REN regulates gene expression in cardiac tissue surrounding valves in uninjured hearts. (A) Valves around the outflow tract in uninjured hearts are shown by endocardial reporter flk:Red (pink). REN:GFP is shown in green and muscle is stained with MHC (blue). (B) Both cardiac muscle (MHC, blue) and epicardium (tcf21 reporter, pink) colocalize with REN:GFP (green) around uninjured valves. (C-F) Same staining as in A, but this time on regenerating hearts at 3 dpa (C), 7 dpa (D), 14 dpa (E), and 21 dpa (F). Percentage of remaining GFP intensity is shown in the bottom left corner. (G) Mean GFP intensity in regions colocalizing with muscle (α-MHC). Cardiac valve regions are shown in blue, and site of injury is shown in red. The x-axis is a timeline for the days after amputation of the ventricle apex. The y-axis (left) is the normalized fluorescence and the y-axis (right) is the fraction of the total fluorescence that is found around valves (yellow line). The regions expected to be REN:GFP-positive in A-F are outlined with a white dashed line. However, quantitation was carried out for the entire muscle positive region. Data are mean±s.e.m.

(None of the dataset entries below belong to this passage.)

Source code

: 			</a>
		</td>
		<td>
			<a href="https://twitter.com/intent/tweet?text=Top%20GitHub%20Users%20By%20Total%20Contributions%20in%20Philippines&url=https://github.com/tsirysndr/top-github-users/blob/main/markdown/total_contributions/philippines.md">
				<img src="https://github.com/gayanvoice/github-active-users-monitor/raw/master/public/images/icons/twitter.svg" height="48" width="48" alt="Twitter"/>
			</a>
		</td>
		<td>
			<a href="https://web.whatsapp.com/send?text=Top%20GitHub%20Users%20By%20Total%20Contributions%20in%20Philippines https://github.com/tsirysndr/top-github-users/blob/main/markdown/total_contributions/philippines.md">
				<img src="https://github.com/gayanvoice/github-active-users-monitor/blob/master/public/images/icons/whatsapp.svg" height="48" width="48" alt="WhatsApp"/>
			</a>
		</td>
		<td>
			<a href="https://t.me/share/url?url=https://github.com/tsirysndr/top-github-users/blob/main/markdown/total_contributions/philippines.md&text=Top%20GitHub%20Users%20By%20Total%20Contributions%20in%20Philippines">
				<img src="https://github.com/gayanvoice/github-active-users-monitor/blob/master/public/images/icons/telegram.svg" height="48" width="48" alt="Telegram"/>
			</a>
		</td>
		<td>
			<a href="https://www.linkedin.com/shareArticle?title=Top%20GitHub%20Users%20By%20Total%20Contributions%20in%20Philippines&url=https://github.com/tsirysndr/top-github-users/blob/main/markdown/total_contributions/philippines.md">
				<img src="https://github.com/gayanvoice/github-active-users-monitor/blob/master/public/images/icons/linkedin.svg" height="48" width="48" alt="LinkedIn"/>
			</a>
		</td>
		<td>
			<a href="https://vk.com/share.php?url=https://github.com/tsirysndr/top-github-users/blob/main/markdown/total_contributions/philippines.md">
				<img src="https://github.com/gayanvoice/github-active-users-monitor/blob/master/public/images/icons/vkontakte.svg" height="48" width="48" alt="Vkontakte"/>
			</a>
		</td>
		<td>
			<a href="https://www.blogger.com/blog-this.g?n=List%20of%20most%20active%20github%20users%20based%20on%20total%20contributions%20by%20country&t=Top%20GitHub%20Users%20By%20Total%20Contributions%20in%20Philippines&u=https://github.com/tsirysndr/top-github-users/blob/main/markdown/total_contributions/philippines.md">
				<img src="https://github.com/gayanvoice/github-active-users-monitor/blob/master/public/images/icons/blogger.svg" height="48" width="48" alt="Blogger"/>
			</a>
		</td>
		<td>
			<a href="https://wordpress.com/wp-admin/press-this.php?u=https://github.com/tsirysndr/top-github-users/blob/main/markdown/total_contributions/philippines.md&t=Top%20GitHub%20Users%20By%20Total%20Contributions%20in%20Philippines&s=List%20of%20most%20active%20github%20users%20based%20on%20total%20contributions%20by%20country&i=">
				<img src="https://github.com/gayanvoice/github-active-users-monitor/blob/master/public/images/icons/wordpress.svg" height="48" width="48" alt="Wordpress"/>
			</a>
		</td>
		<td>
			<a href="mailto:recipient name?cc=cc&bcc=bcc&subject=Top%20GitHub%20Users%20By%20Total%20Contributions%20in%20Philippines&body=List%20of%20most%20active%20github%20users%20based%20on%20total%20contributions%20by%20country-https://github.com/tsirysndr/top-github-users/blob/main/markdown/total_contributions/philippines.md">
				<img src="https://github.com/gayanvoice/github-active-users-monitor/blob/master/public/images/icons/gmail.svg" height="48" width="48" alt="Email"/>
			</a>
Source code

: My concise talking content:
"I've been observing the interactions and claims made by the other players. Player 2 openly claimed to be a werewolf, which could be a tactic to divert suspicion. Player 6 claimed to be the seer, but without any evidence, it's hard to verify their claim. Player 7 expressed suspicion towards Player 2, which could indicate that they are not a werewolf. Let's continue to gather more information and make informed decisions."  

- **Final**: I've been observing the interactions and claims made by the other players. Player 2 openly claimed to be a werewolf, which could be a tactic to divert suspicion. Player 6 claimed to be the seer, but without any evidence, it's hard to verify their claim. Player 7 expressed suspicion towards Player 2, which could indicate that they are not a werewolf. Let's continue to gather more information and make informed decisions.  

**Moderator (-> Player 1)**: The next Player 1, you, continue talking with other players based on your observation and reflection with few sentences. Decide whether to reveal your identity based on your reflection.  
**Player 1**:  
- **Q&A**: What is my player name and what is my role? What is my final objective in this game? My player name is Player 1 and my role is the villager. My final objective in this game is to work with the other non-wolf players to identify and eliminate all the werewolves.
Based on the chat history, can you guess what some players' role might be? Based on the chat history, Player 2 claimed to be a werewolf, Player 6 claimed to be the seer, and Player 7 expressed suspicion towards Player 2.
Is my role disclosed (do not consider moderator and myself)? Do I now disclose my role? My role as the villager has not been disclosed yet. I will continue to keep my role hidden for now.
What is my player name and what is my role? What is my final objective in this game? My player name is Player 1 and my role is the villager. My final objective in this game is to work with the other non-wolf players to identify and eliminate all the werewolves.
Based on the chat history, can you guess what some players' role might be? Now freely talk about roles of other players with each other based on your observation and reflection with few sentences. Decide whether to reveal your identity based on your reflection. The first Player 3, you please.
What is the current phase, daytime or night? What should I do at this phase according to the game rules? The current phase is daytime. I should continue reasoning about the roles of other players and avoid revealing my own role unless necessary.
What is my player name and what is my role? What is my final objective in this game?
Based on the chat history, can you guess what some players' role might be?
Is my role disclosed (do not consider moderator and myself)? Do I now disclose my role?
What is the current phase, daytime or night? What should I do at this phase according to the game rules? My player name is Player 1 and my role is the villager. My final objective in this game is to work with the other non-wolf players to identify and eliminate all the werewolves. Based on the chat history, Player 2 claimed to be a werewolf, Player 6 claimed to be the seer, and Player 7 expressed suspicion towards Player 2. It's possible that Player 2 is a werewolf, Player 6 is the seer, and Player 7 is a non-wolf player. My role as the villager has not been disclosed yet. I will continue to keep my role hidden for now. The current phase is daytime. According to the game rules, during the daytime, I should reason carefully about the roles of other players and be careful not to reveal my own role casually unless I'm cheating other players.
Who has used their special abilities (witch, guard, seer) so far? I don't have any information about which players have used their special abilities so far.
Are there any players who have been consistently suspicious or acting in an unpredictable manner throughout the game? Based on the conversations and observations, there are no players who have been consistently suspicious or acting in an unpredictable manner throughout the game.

REN regulates different genes in uninjured hearts and during regeneration. (A) Images of uninjured valves from wild-type and ΔREN mutant fish. Sections are stained by RNAscope using a probe for adamts1 (green) and muscle was immuno-stained with an antibody towards myosin heavy chain (MHC, blue). Yellow arrows, likely epicardial signal; blue arrows, CM signal; white dashed lines, REN expression domain; red dotted lines, canal to OFT; white asterisks, signal from endocardial interstitial cells that compromise the valve itself. (B) The number of adamts1 mRNA foci from images like A were counted using MIPAR. Quantification of foci that colocalized with muscle (MHC) is shown on the left. Quantification of foci that are not muscle is shown on the right. Wild type, dark blue; mutant, light blue. (C) The number of adamts1 mRNA foci from the sectioned amputated ventricles (3 dpa) analyzed for runx1 in Fig. 3F. Quantification of foci that colocalized with muscle is shown on the left. Quantification of foci that are not muscle is shown on the right. (D,E) AFOG staining of uninjured wild-type and uninjured ΔREN mutant hearts (D) and uninjured wild-type and uninjured ΔREN/Δrunx1 double heterozygote hearts (E). Valve leaflets are shown on the right in a magnification of boxed areas. (F) Valves around the outflow tract in uninjured wild-type and ΔREN mutant hearts are immunostained with anti-Collagen I (green) and anti-Mef2c (red) to mark CM nuclei. (G) Quantification of Collagen I stain intensity. Data are mean±s.e.m. **P=0.01 (Mann Whitney). ns, not significant.

REN is rewired from a one cardiac domain to a different gene pathway during heart regeneration. Top: in uninjured hearts, REN activates expression of adamts1 around cardiac valves. Bottom: during regeneration REN is silenced around valves and is stimulated at the site of injury where it activates runx1.